While not all military spouses are driven to pursue a career, Kearney’s earlier article showed that more military spouses are seeking paid employment than ever before. Studies in occupational health psychology prove that periods of unemployment, or of being ‘without purpose,’ are detrimental to a person’s wellbeing. Further studies highlight the importance of having a strong sense of self-worth. Military spouses are, unsurprisingly, human just like the rest of us. They need, want, and must feel accomplished in their own right. For a variety of reasons, not all spouses seek paid employment. Yet, as the number of employment-seeking spouses rises this issue will become increasingly important. Classifying military spouses as “dependents” is misguided and degrading to those we rely on.

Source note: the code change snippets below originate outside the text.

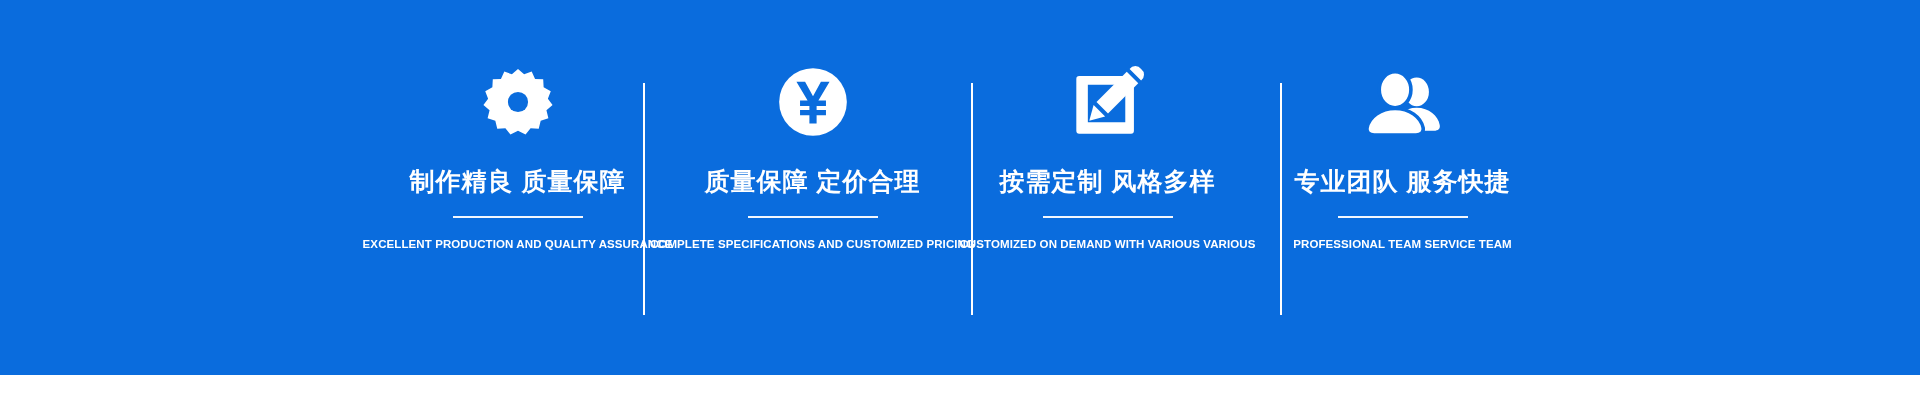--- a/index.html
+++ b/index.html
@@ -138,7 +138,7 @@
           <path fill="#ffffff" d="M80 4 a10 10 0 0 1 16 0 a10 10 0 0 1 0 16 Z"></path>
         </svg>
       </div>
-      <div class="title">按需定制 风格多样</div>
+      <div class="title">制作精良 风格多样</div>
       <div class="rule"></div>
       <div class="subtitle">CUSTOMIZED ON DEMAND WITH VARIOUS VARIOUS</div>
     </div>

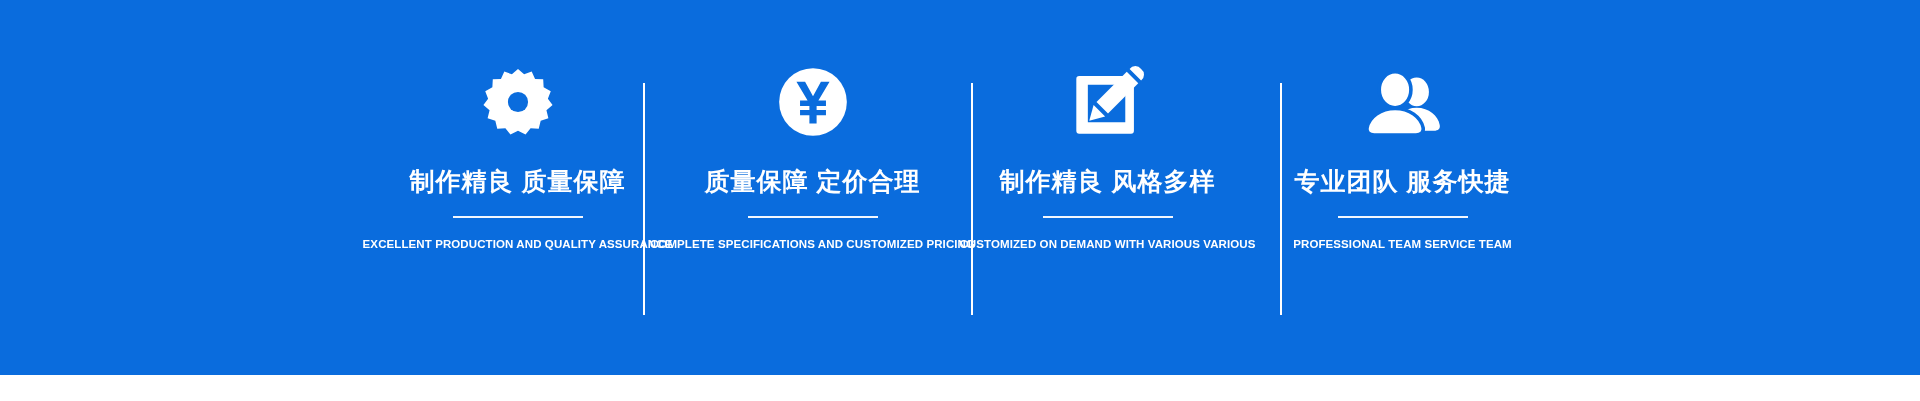--- a/index.html
+++ b/index.html
@@ -152,7 +152,7 @@
           <path fill="#ffffff" stroke="#0a6cdd" stroke-width="5" d="M44 59 c20 0 36 12 39 27 c1 6 -3 10 -10 10 h-58 c-7 0 -11 -4 -10 -10 c3 -15 19 -27 39 -27 z"></path>
         </svg>
       </div>
-      <div class="title">专业团队 服务快捷</div>
+      <div class="title">专业团队 规格齐全</div>
       <div class="rule"></div>
       <div class="subtitle">PROFESSIONAL TEAM SERVICE TEAM</div>
     </div>

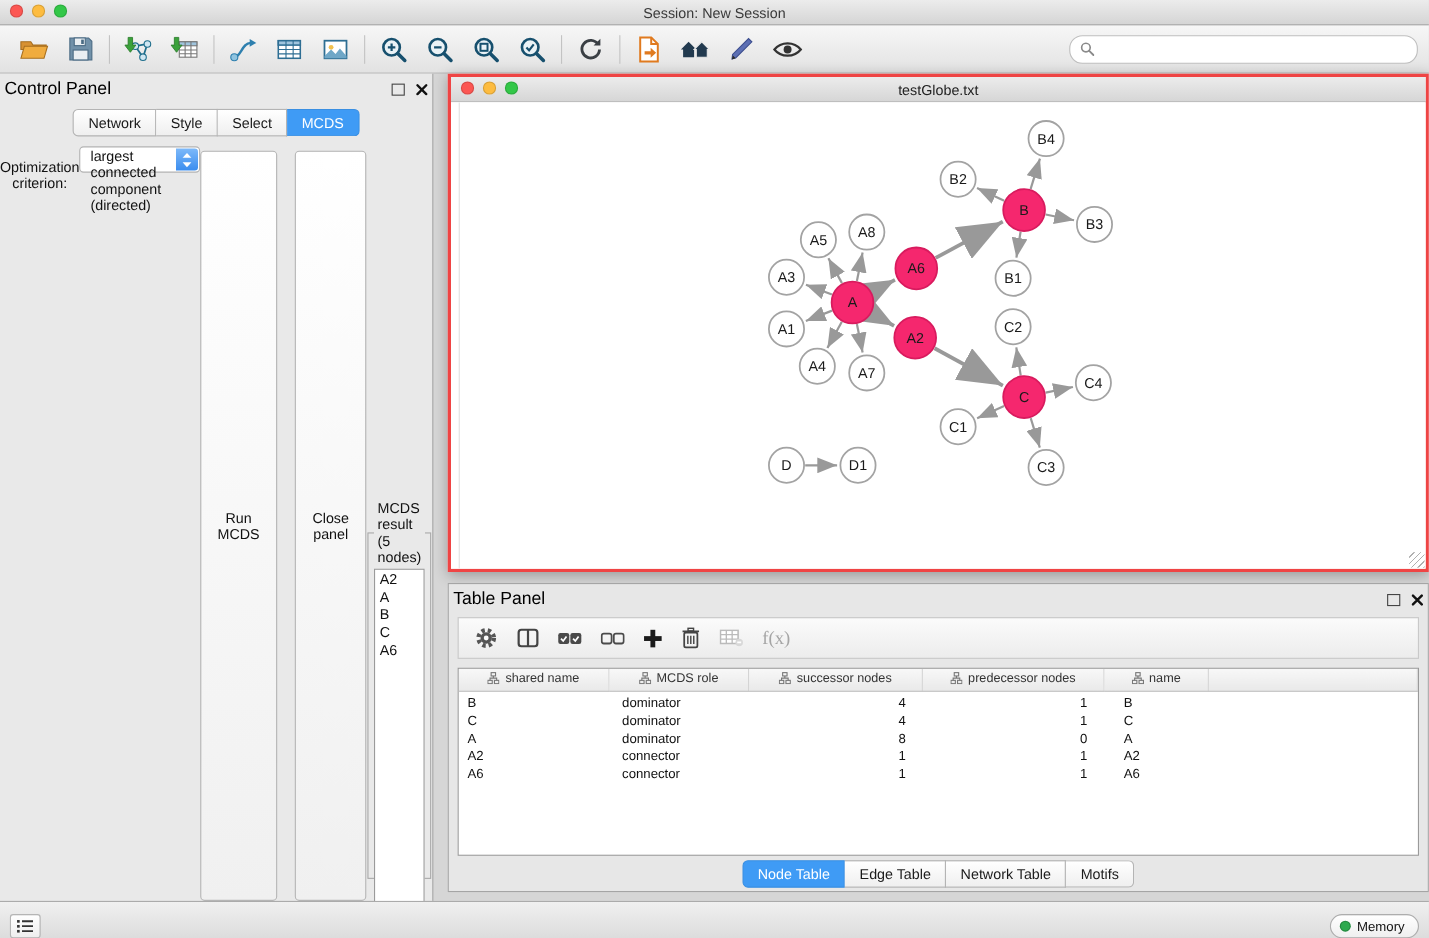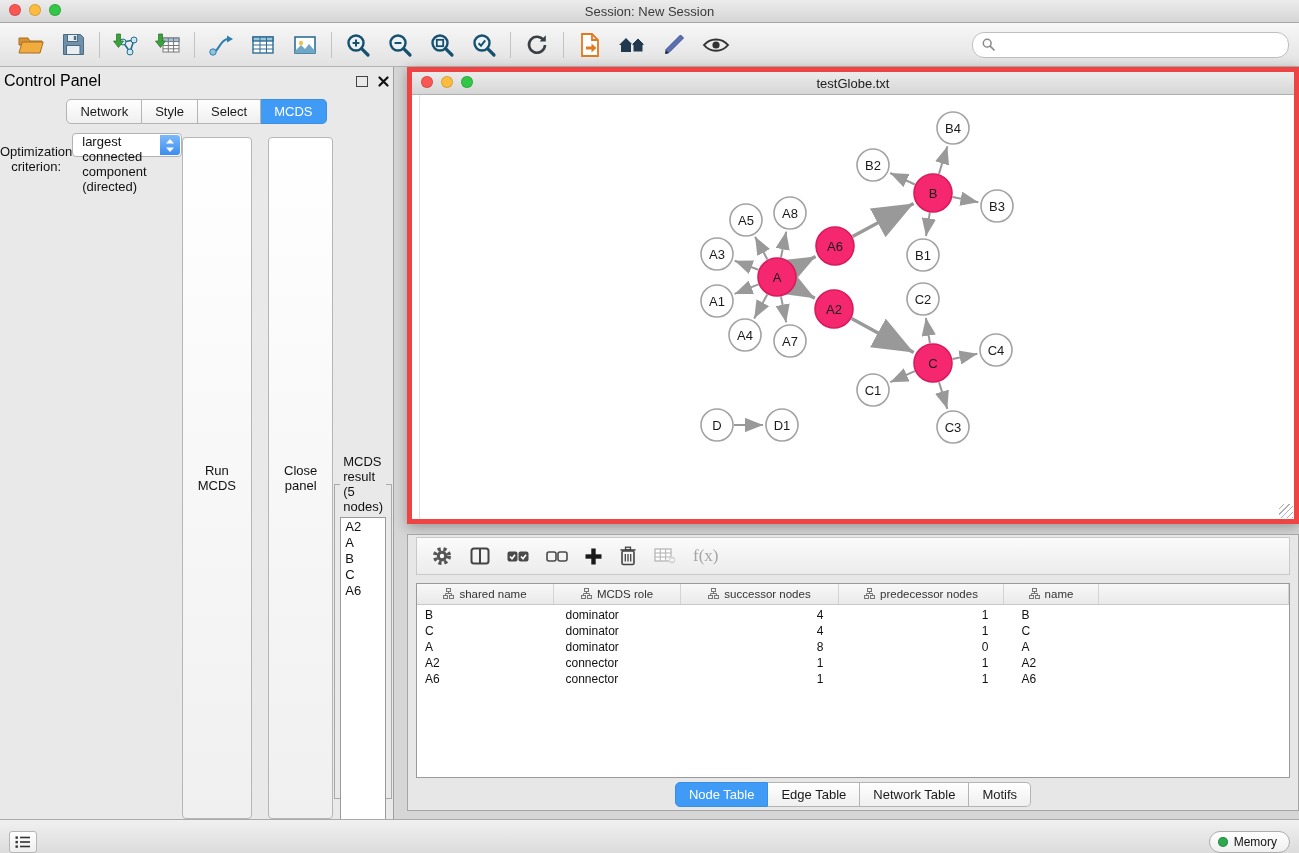--- a/index.html
+++ b/index.html
@@ -49,7 +49,7 @@
   .right-area{flex:1;display:flex;flex-direction:column;padding-left:13px;min-width:0}
 
   
-  .network-window{height:447px;flex:none;display:flex;flex-direction:column;border:5px solid #ef4444;box-shadow:0 3px 12px rgba(0,0,0,.3);background:#fff}
+  .network-window{height:447px;flex:none;display:flex;flex-direction:column;border:3px solid #ef4444;box-shadow:0 3px 12px rgba(0,0,0,.3);background:#fff}
   .nw-titlebar{height:22px;background:linear-gradient(#ececec,#d6d6d6);border-bottom:1px solid #b0b0b0;position:relative;display:flex;align-items:center;justify-content:center;flex:none}
   .nw-title{font-size:13px;color:#222}
   .nw-canvas{flex:1;background:#fff;position:relative;overflow:hidden}

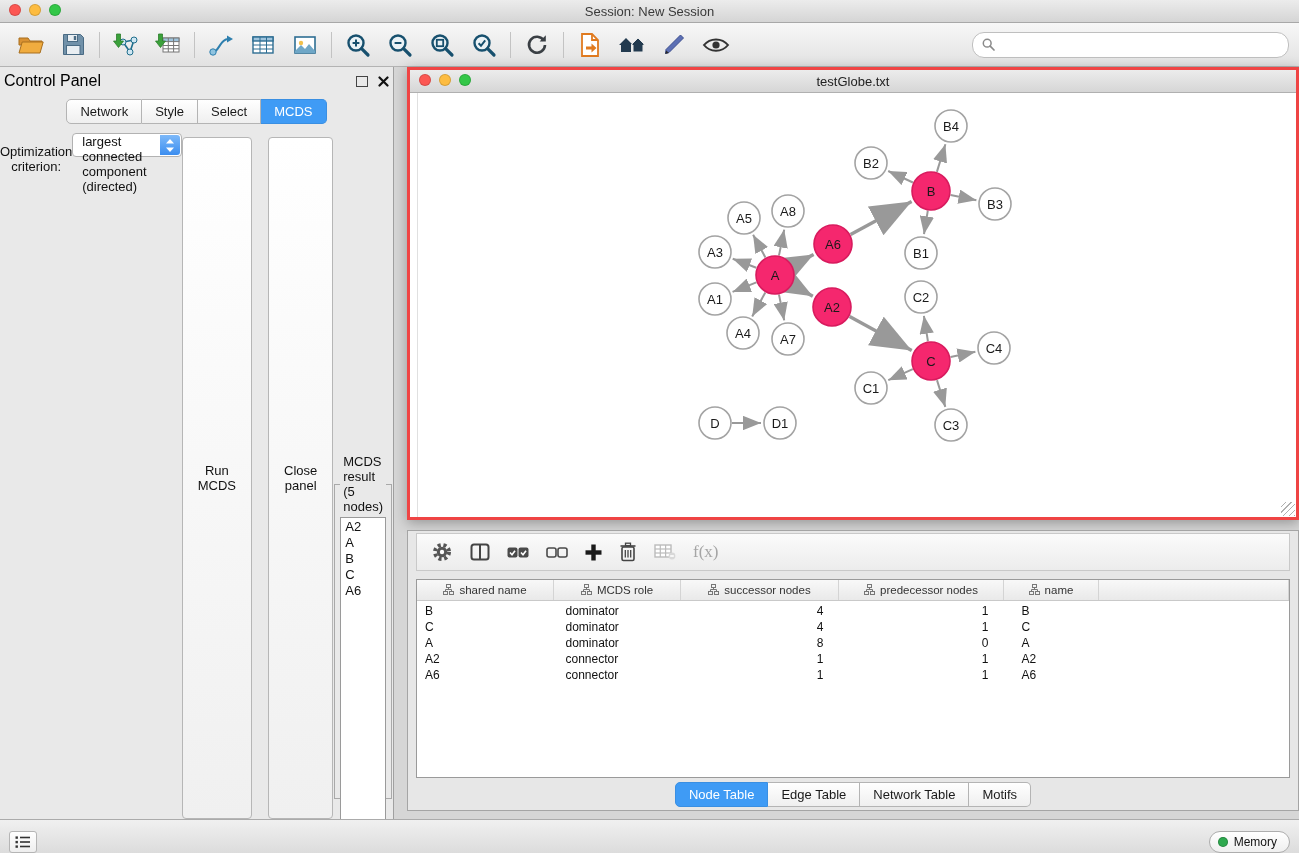--- a/index.html
+++ b/index.html
@@ -410,6 +410,17 @@
       </div>
 
       <div class="table-panel">
+        <div class="panel-header">
+          <span>Table Panel</span>
+          <span class="win-ctrls">
+            <span class="float-icon"></span>
+            <span class="close-x">
+                <svg width="11" height="11" viewBox="0 0 11 11">
+                  <path d="M1.5 1.5 L9.5 9.5 M9.5 1.5 L1.5 9.5" stroke="#111" stroke-width="2.2" stroke-linecap="round"></path>
+                </svg>
+              </span>
+          </span>
+        </div>
         <div class="tp-toolbar">
           <button class="tp-tool-btn">
             <svg width="22" height="22" viewBox="0 0 22 22">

Ultimately, by acknowledging and protecting paid spouse employment, the military will increase personnel retention rates in two ways. First, consistently-employed spouses bring in additional income to their household, contributing to greater standards of living and fewer financial stressors—addressing two factors that hurt retention. Second, military spouses will have opportunities to prioritize themselves, positively affecting their wellbeing and reducing how often families must choose between careers. These policies would entail varying amounts of financial and personnel-based costs but, would address multiple negative retention factors and, in-turn, result in increased retention rates.
There will remain occasions when a family must choose to prioritize one spouse’s career. That decision will be difficult and emotional. The goal of these recommendations is to increase specifically the Army’s personnel retention rates by creating a permissible environment for paid spouse employment and therein improve retention rates. Military personnel systems and policies should account for and empower military spouses at every reasonable opportunity. Doing so is in keeping with the tenets of the Army’s People Strategy and will ensure our volunteer forces across the Joint Force remain ready to fight tonight.
MAJ Gordon D. Rutledge is an active-duty U.S. Army officer and military strategist. He is a graduate of Michigan Technological University and The Johns Hopkins University School of Advanced International Studies in Washington D.C. where he was an avid proponent of the Army Combat Fitness Test, greatly disappointing at least two of his professors.
The views expressed in this article are those of the author and do not necessarily reflect those of the U.S. Army War College, the U.S. Army, or the Department of Defense.